As a lawyer with over a decade’s experience, Bulelwa Mabasa from Werksmans Attorneys has seen a number of land reform blunders.
These extend from the “willing-buyer, willing-seller” land redistribution policy that has led to slow progress on land reform, awarding claimants land that laid fallow, and policies that fail to enhance food security and support emerging black commercial farmers.
But the latest blunder has Mabasa and public policy observers gobsmacked.
In a radical attempt to eradicate poverty, inequality and high levels of unemployment, the ANC has adopted a resolution for expropriating land without compensation.
“This is a major policy shift for the ANC,” Mabasa told Moneyweb.
Major, because the resolution for land expropriation without compensation proposal – adopted at the ANC’s 54th elective conference on Wednesday – would require drastic changes to section 25 of the Constitution dealing with property rights.
Land is an emotive issue and the ANC is increasingly under pressure to address the skewed racial patterns of land ownership in SA.
The ANC’s question on land also has the hallmark of left-wing elements and echoes the political ideology of the Economic Freedom Fighters (EFF), which has called for expropriation of white-owned land without compensation.
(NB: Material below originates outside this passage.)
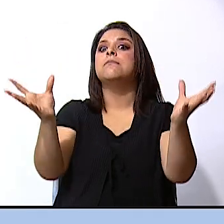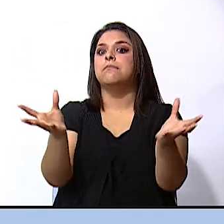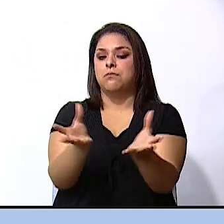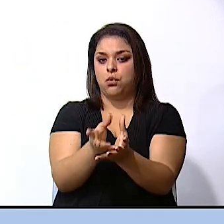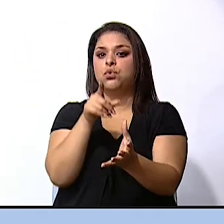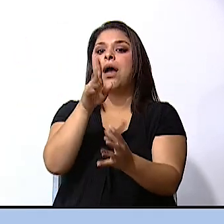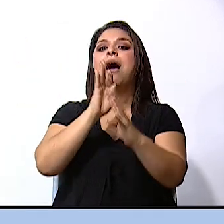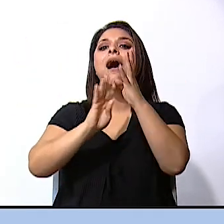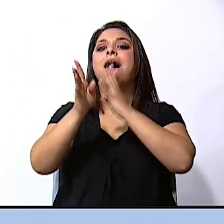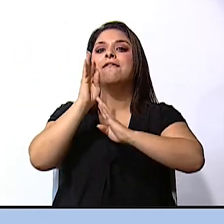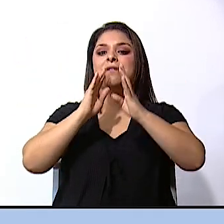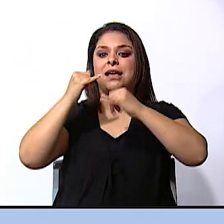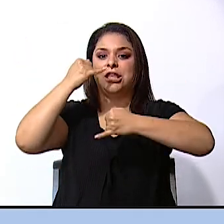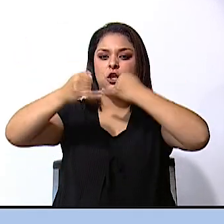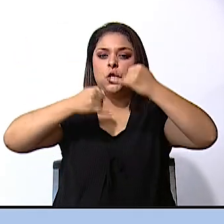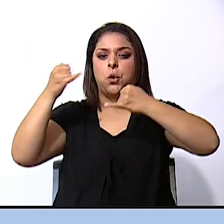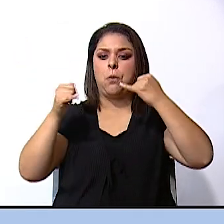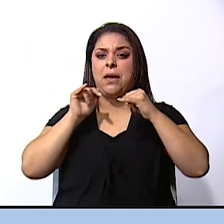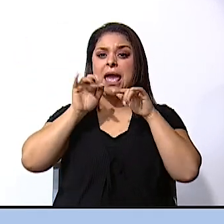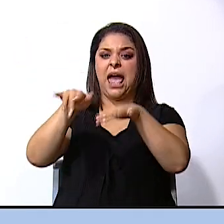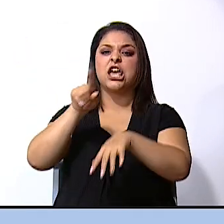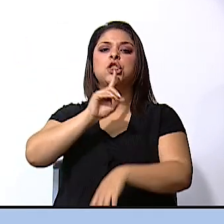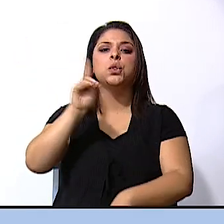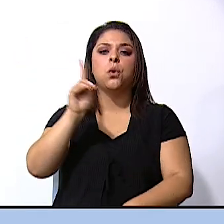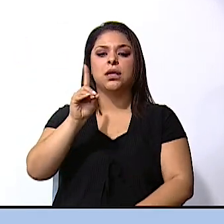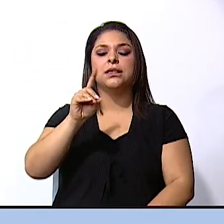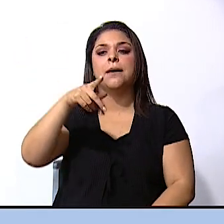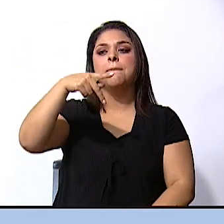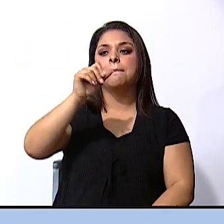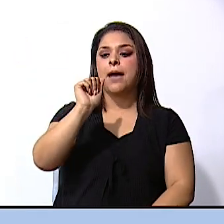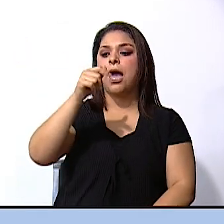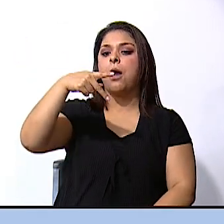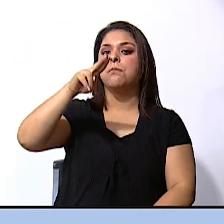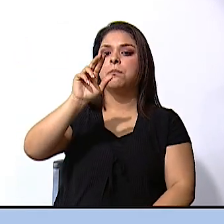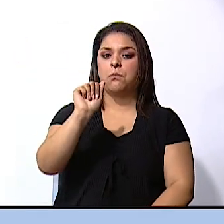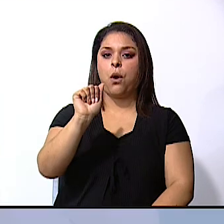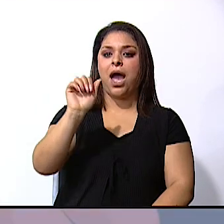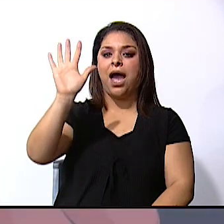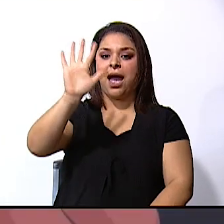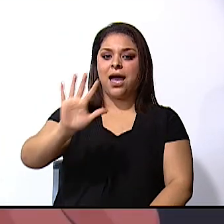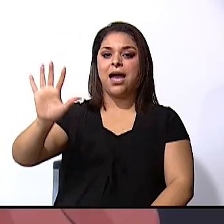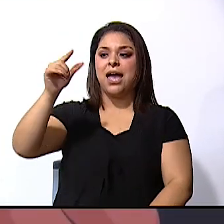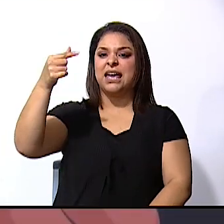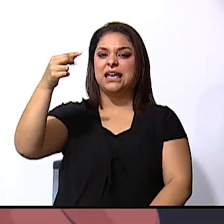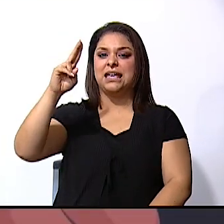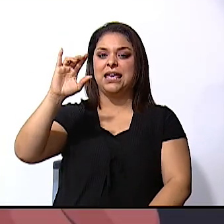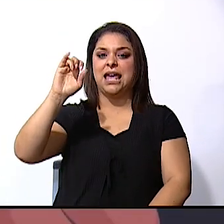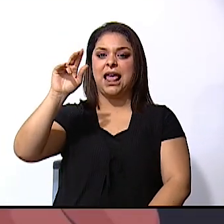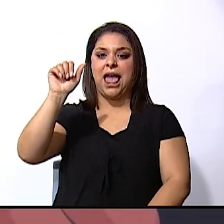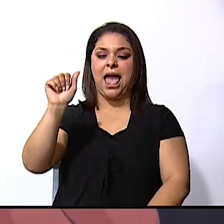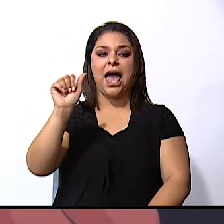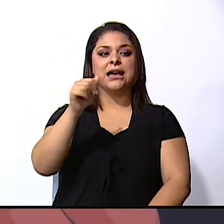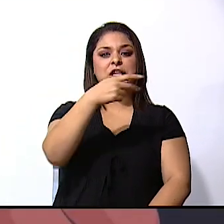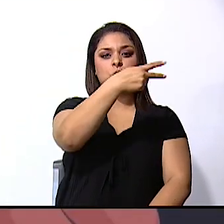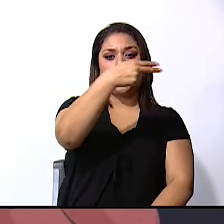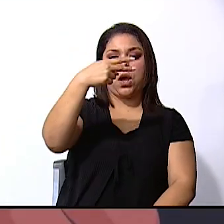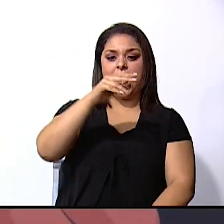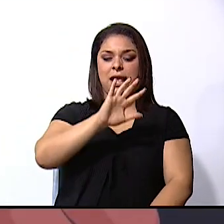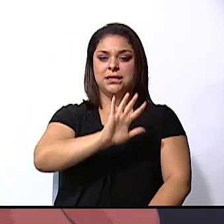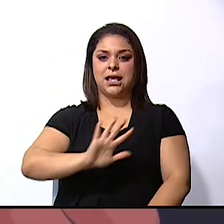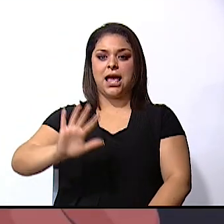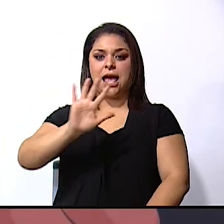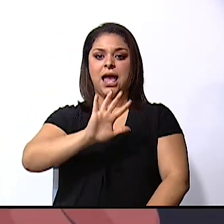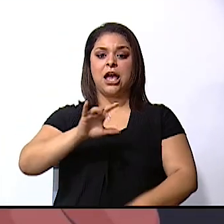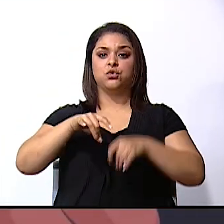spoken in Papua New Guinea, okay? So that's the most cultural diverse country. So,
It has gone a step further, proposing the state to be a custodian of land.
“The ANC has never had this as a policy position but it shouldn’t come as a surprise, because after 23 years the party is doing a lot of introspection and asking if they delivered for its people,” said Mabasa.
Expropriation without compensation will likely spook investors and add to concerns of policy uncertainty, which has become the noose around government’s neck.
Adding to jitters is that the ANC’s shift to leftist land reform policies starkly contradicts the current Constitution under section 25, which upholds expropriation of land with compensation that must be “just and equitable” to landowners. This was part of a new approach by the government in 2013 to replace the willing-buyer, willing-seller model. The government also created the valuer-general office to develop criteria for determining what just value is and a compensation rate for the expropriated land.
“Excluding compensation from expropriation means that we are now changing the social contract that we the citizens have among each other and with the state. We are actually changing the ethos of the underlying bases for land redistribution,” said Mabasa.
More amendments
Talks of expropriation come at a time when there is uncertainty around the amendments to key phrases of the Expropriation Act of 1975: from the state expropriating land for a “public purpose” to “public interest” – to bring it in line with section 25 of the Constitution.
A deviation from the current status quo has spurred market watchers to draw parallels between SA and Zimbabwe, which buckled under land grabs by the state without compensation since the 1980s.
About two-thirds of MPs are needed for amendments to the Constitution to pass muster. The ANC holds 62% of seats in Parliament and might need the EFF’s support as it cannot on its own change the Constitution.
Mabasa said passing through the expropriation amendments will face many legal hurdles. “There must be green and white papers written, a bill drafted, a process for public participation and presentations in Parliament.” This process may take three years.
The ANC’s proposal is thin on detail, with the party’s outgoing economic transformation subcommittee head Enoch Godongwana saying the policy on land should be pursued in a “sustainable way”. This means that expropriation will be explored without undermining SA’s food security, agricultural land ownership and the economy.
Godongwana didn’t elaborate on the timeline for the amendments to the Constitution or whether expropriation will apply to residential, commercial or agricultural land, only saying the model will be outlined at its lekgotla at the end of January 2018. A high-level panel dealing with the land expropriation process will be appointed.
He said an audit of land owned by the state will be launched.
The lack of reliable data has made it difficult for the state to determine land ownership in SA, which undermines the land reform process. There isn’t a national register that determines who owns land, race of landowners or land held in trusts.
The government will also have to weigh up the impact of expropriation on other sectors of the economy – mainly the financial services sector that holds about 70% of commercial farmers’ debt, or over R140 billion that is bonded to agricultural land. The state might even purchase this debt – but faced with a R50.8 billion revenue shortfall, this will likely make it difficult.